There is no doubt we are seeing reflation and debasement.  The Fed has made it abundantly clear that the focus on inflation control, the policy emphasis since Volcker, has been reversed.  This 1970s-style inflation requires a change in attitude, a fear that prices will be higher in the future, and thus the only option is to buy now, which will solidify price increases.  As we noted last week, it also requires a change in the thinking about inventories.  Stockpiles need to be seen as an asset instead of a cost to be managed.  Our take is that this current inflation event, to paraphrase Obi-Wan Kenobi, “is not the inflation you are looking for.”  We suspect consumers will wait out these price increases, and as supply chains normalize, inflation pressures will ease.  That doesn’t mean inflation isn’t going to be a serious issue in the future.

 Economics and policy:  European bond markets and contemplating the end of easy money are in the news.

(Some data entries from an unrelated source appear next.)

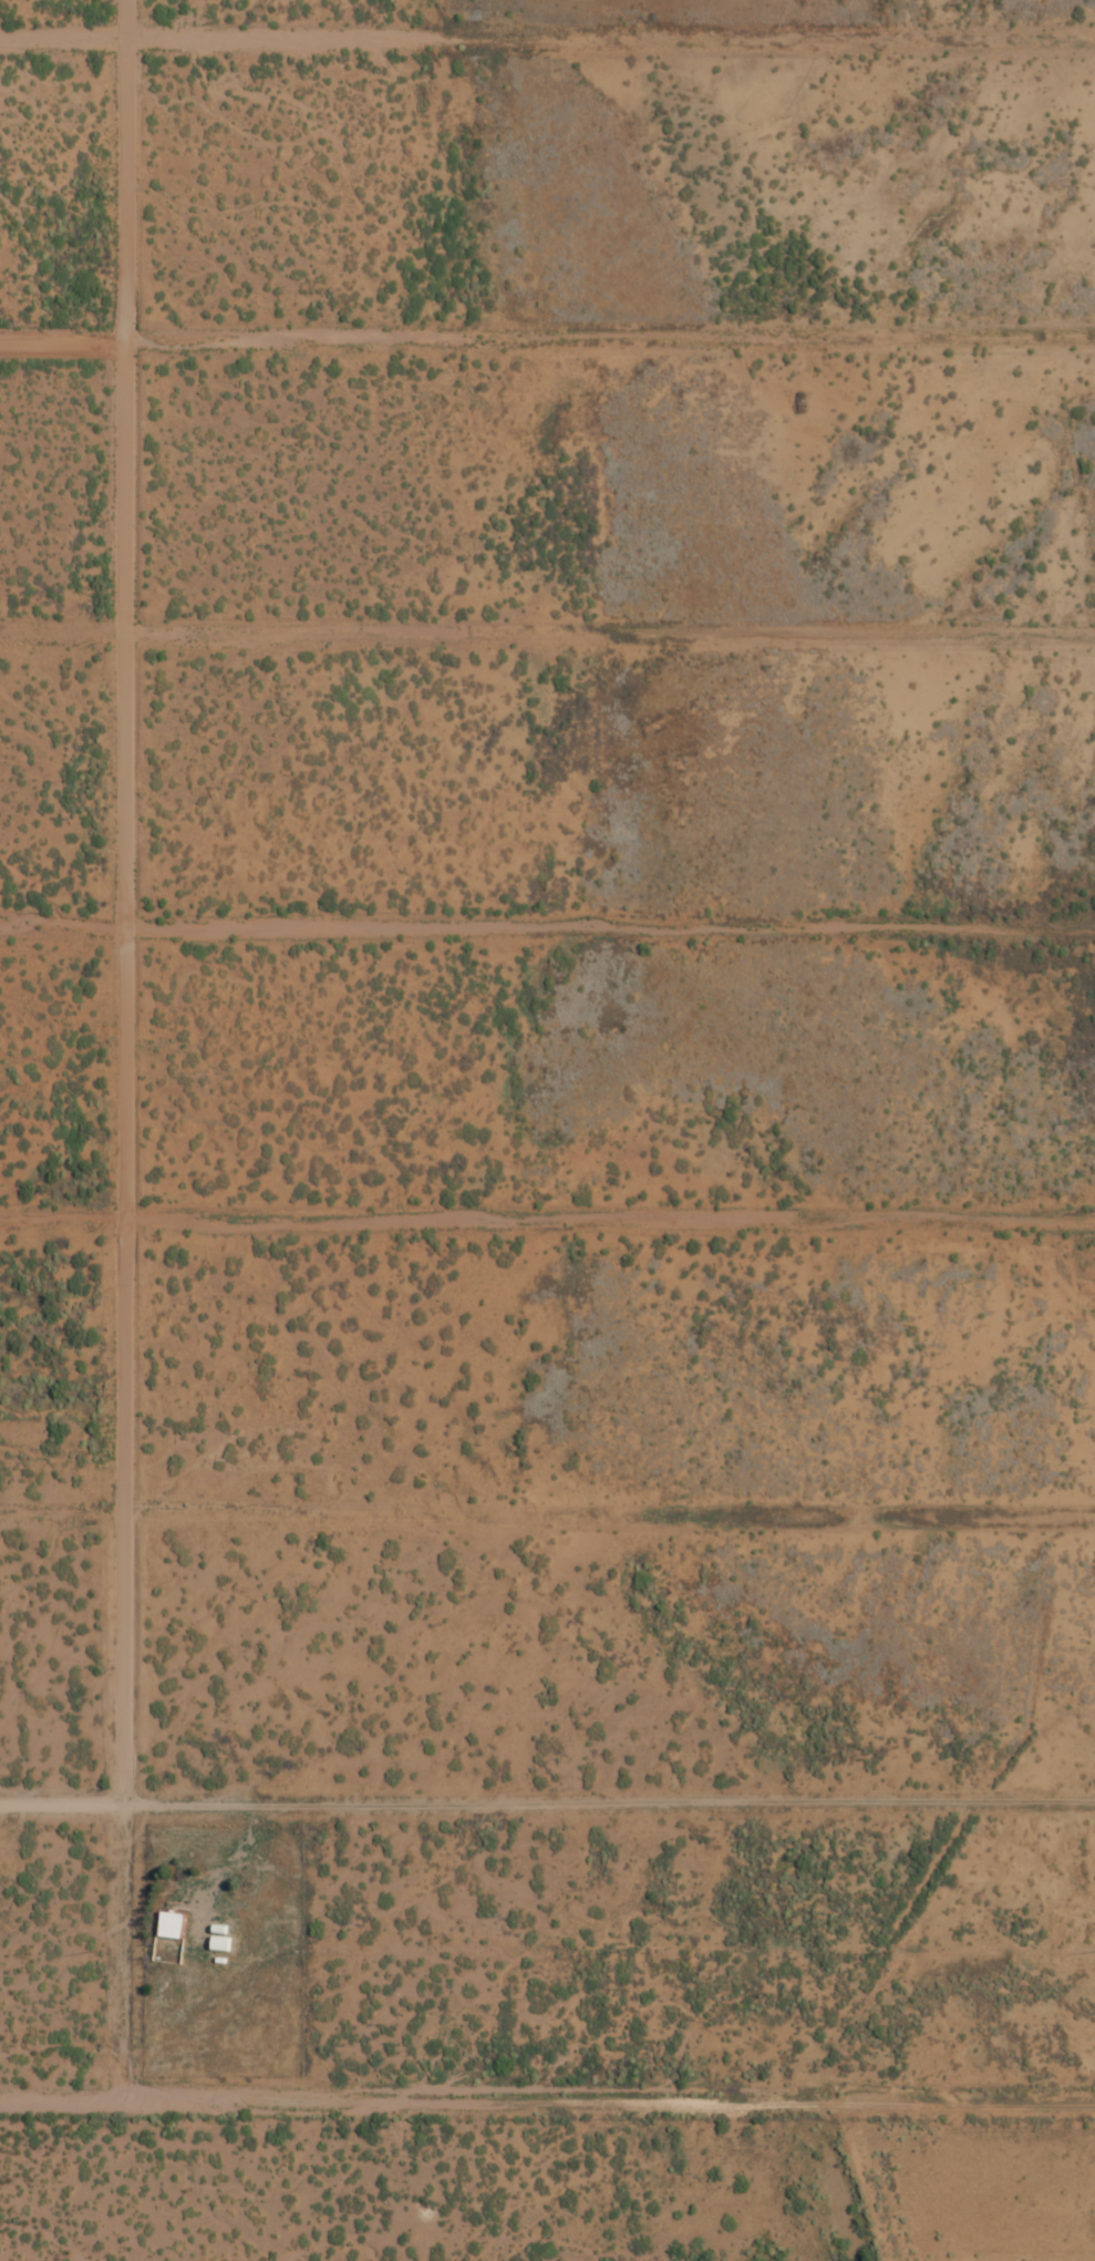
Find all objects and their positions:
road: (547, 35)
road: (547, 344)
road: (547, 638)
road: (547, 920)
road: (120, 1049)
road: (547, 1217)
road: (603, 1481)
road: (55, 1485)
road: (606, 1775)
road: (59, 1781)
building: (168, 1925)
road: (392, 2103)

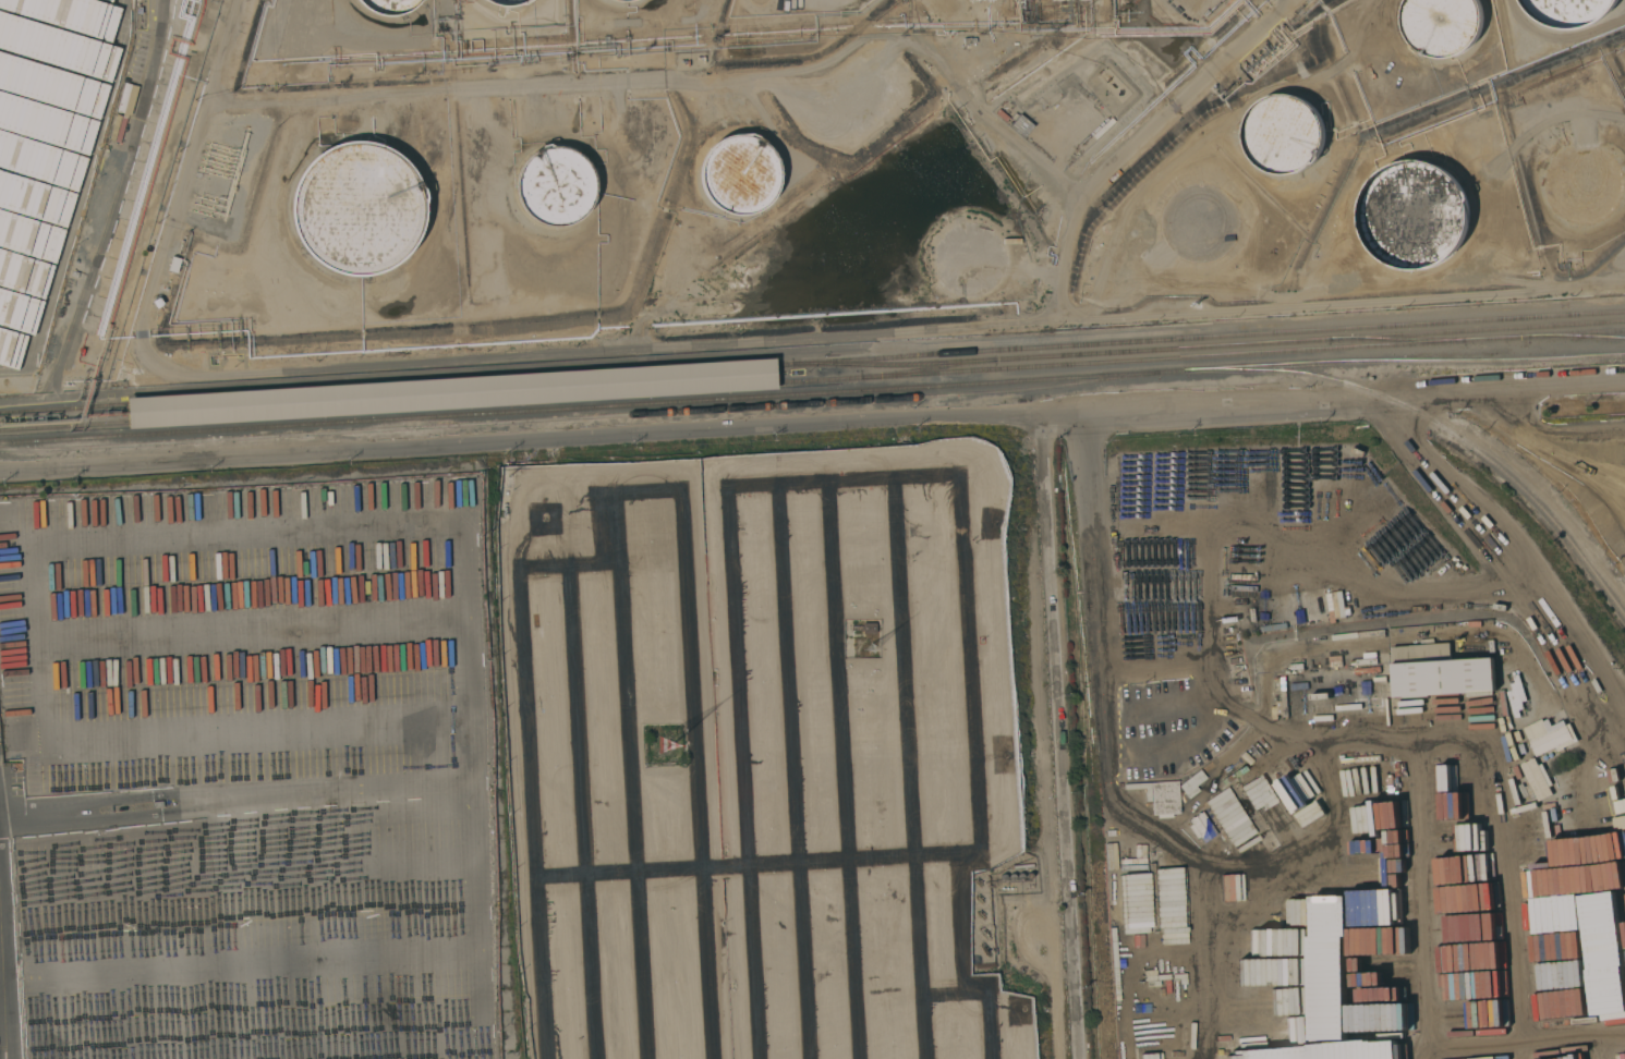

  • There are some oddities developing in the European bond markets.
    • Some European governments are moving to cap the amounts of new sovereign issues that hedge funds can buy. Apparently, hedge funds, which like using leverage, are purchasing large amounts of new issues only to sell them to the ECB at a small profit.  The ECB is not allowed to purchase new issues (that would be debt monetization, something that bothers Germans and other northern Europeans greatly) and must buy in the secondary market.  This situation creates an opportunity for private buyers to buy at the auction and quickly sell to the ECB. Since is it common for the price to be a bit below par at the auction, the likelihood of quick profit emerges.  Countries prefer buyers to be of the type that holds the bonds for a long period to dampen potential price volatility, not hedge funds looking to hold the bonds for a few hours.
    • Is the German Bund becoming the new widow maker? For years, traders have shorted Japanese government bonds and have nothing but massive losses to show for their efforts.  As expectations of higher yields emerge, traders are betting that the Bunds, with their low yields, will offer the best opportunity to profit from higher interest rates.  The risk?  There are primarily two.  First, any whiff of trouble in the Eurozone sends money to Bunds for safety.  Second, the ECB will likely limit the rise in this key bond market.
  • The northern European nations tend to support hard money policies. So, we were surprised to see Olli Rehn, the governor of the Bank of Finland, suggest the ECB should mimic the Fed’s policy on inflation and accept periodic “overshoots” of the target.  We suspect he is worried about an overly strong EUR.
  • As interest rates rise, the boom in refinancing mortgages is fading. Paradoxically, this is helping homebuyers, as mortgage brokers are cutting fees to attract business.  However, this benefit is usually fleeting; over time, mortgage brokers will begin to reduce capacity by laying off personnel.
  • Now that workers are fleeing the high-cost tech cities, secondary cities are starting to benefit.
  • Regulators are cracking down on the widening crypto markets, especially the ones that represent an equity interest.
  • The common theme lifting financial markets is easy monetary policy. Once this policy ends, the fallout could be a problem.

China:  The EU is steadily expanding its toolbox to contain China’s influence.

International roundup:  Tensions are rising in Israel and the EU, and India starts trade talks.

COVID-19:  The number of reported cases is 158,400,711 with 3,294,657 fatalities.  In the U.S., there are 32,708,028 confirmed cases with 581,755 deaths.  For illustration purposes, the FT has created an interactive chart that allows one to compare cases across nations using similar scaling metrics.  The FT has also issued an economic tracker that looks across countries with high-frequency data on various factors.  The CDC reports that 329,843,825 doses of the vaccine have been distributed with 259,716,989 doses injected.  The number receiving at least one dose is 152,116,963, while the number of second doses, which would grant the highest level of immunity, is 114,258,244.  The FT has a page on global vaccine distribution.

 View PDF

[1] We also note that the breakaway party of Alex Salmond, the Alba party, failed to secure a seat.  This will be taken as clear evidence Sturgeon is the leader of the separatist movement.